• _ASSIGNED TASK_:
Transcribe the entries below exactly from their first line through the line containing "модуль в Java. |", and let no picture into the copy.

===== TASK INPUT =====

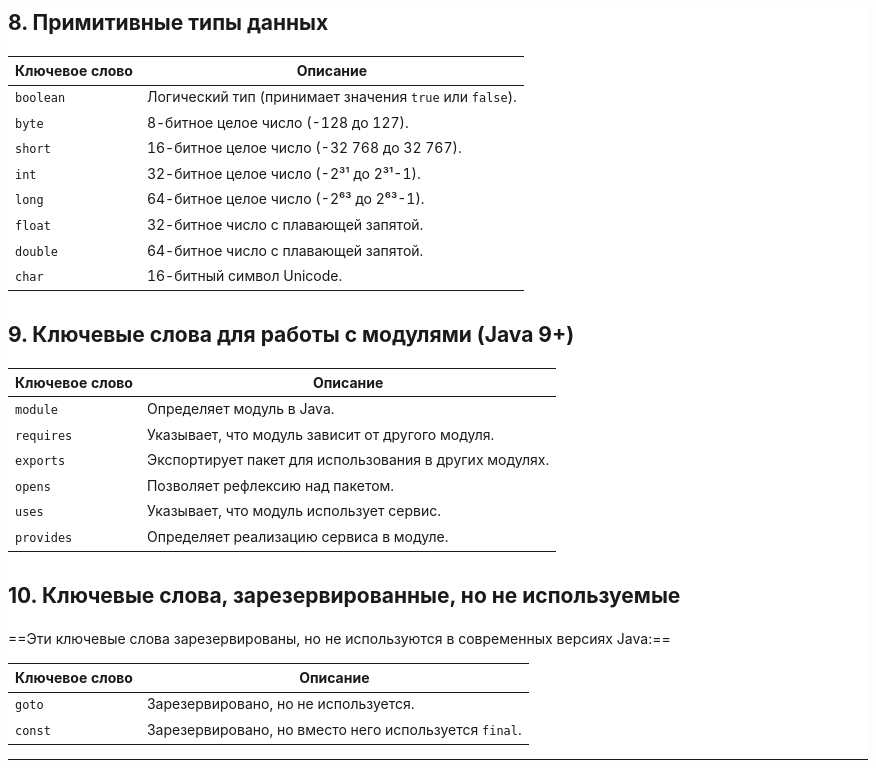 ## **8\. Примитивные типы данных**

| **Ключевое слово** | **Описание** |
| --- | --- |
| `boolean` | Логический тип (принимает значения `true` или `false`). |
| `byte` | 8-битное целое число (-128 до 127). |
| `short` | 16-битное целое число (-32 768 до 32 767). |
| `int` | 32-битное целое число (-2³¹ до 2³¹-1). |
| `long` | 64-битное целое число (-2⁶³ до 2⁶³-1). |
| `float` | 32-битное число с плавающей запятой. |
| `double` | 64-битное число с плавающей запятой. |
| `char` | 16-битный символ Unicode. |

## **9\. Ключевые слова для работы с модулями (Java 9+)**

| **Ключевое слово** | **Описание** |
| --- | --- |
| `module` | Определяет модуль в Java. |
| `requires` | Указывает, что модуль зависит от другого модуля. |
| `exports` | Экспортирует пакет для использования в других модулях. |
| `opens` | Позволяет рефлексию над пакетом. |
| `uses` | Указывает, что модуль использует сервис. |
| `provides` | Определяет реализацию сервиса в модуле. |

## **10\. Ключевые слова, зарезервированные, но не используемые**

==Эти ключевые слова зарезервированы, но не используются в современных версиях Java:==

| **Ключевое слово** | **Описание** |
| --- | --- |
| `goto` | Зарезервировано, но не используется. |
| `const` | Зарезервировано, но вместо него используется `final`. |
---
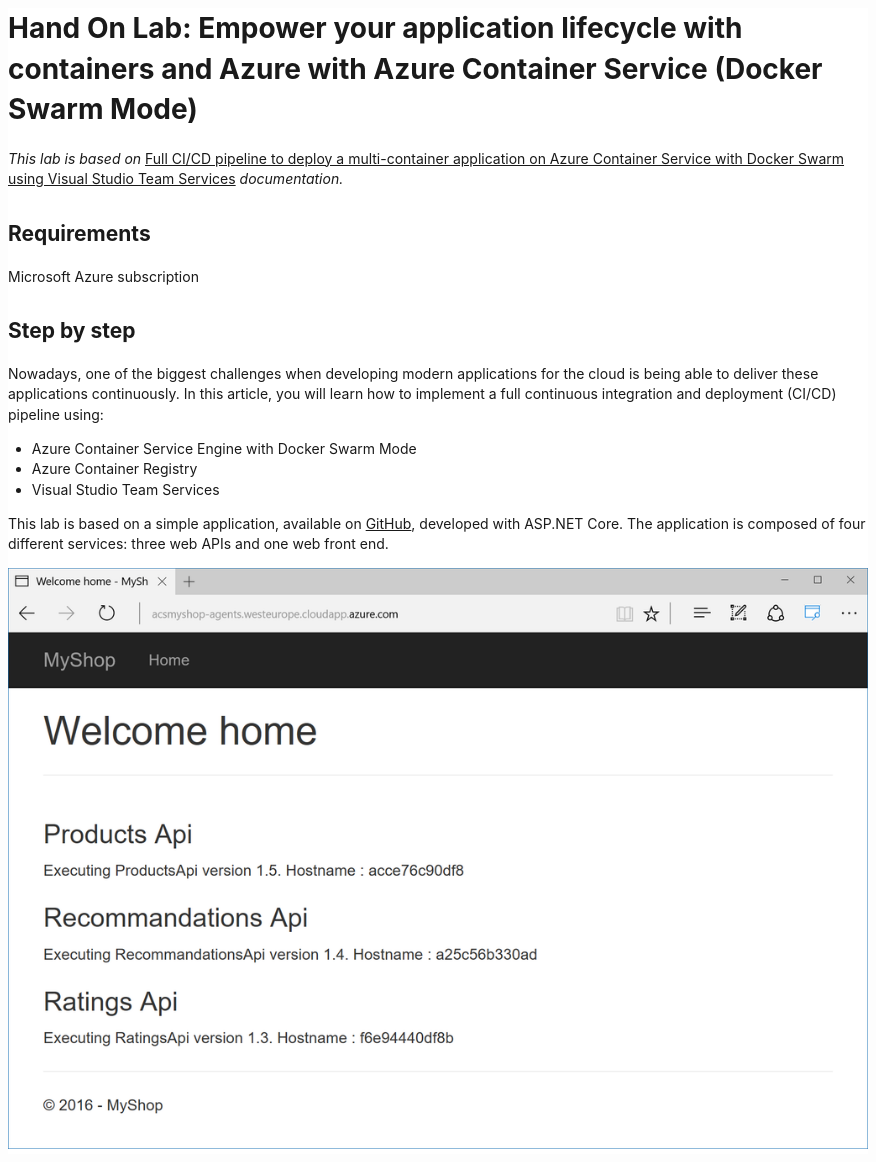 # Hand On Lab: Empower your application lifecycle with containers and Azure with Azure Container Service (Docker Swarm Mode)

*This lab is based on* [Full CI/CD pipeline to deploy a multi-container application on Azure Container Service with Docker Swarm using Visual Studio Team Services](https://github.com/Microsoft/azure-docs/blob/master/articles/container-service/container-service-docker-swarm-setup-ci-cd.md) *documentation.*

## Requirements
Microsoft Azure subscription

## Step by step
Nowadays, one of the biggest challenges when developing modern applications for the cloud is being able to deliver these applications continuously. In this article, you will learn how to implement a full continuous integration and deployment (CI/CD) pipeline using:
-   Azure Container Service Engine with Docker Swarm Mode
-   Azure Container Registry
-   Visual Studio Team Services

This lab is based on a simple application, available on [GitHub](https://github.com/jcorioland/MyShop/tree/docker-linux), developed with ASP.NET Core. The application is composed of four different services: three web APIs and one web front end.

![](media/Empower%20your%20application%20lifecycle%20with%20containers%20and%20Azure%20with%20Azure%20Container%20Service/image1.png)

=====

• _ANSWER TO THIS TASK_:
 ## **8\. Примитивные типы данных**

| **Ключевое слово** | **Описание** |
| --- | --- |
| `boolean` | Логический тип (принимает значения `true` или `false`). |
| `byte` | 8-битное целое число (-128 до 127). |
| `short` | 16-битное целое число (-32 768 до 32 767). |
| `int` | 32-битное целое число (-2³¹ до 2³¹-1). |
| `long` | 64-битное целое число (-2⁶³ до 2⁶³-1). |
| `float` | 32-битное число с плавающей запятой. |
| `double` | 64-битное число с плавающей запятой. |
| `char` | 16-битный символ Unicode. |

## **9\. Ключевые слова для работы с модулями (Java 9+)**

| **Ключевое слово** | **Описание** |
| --- | --- |
| `module` | Определяет модуль в Java. |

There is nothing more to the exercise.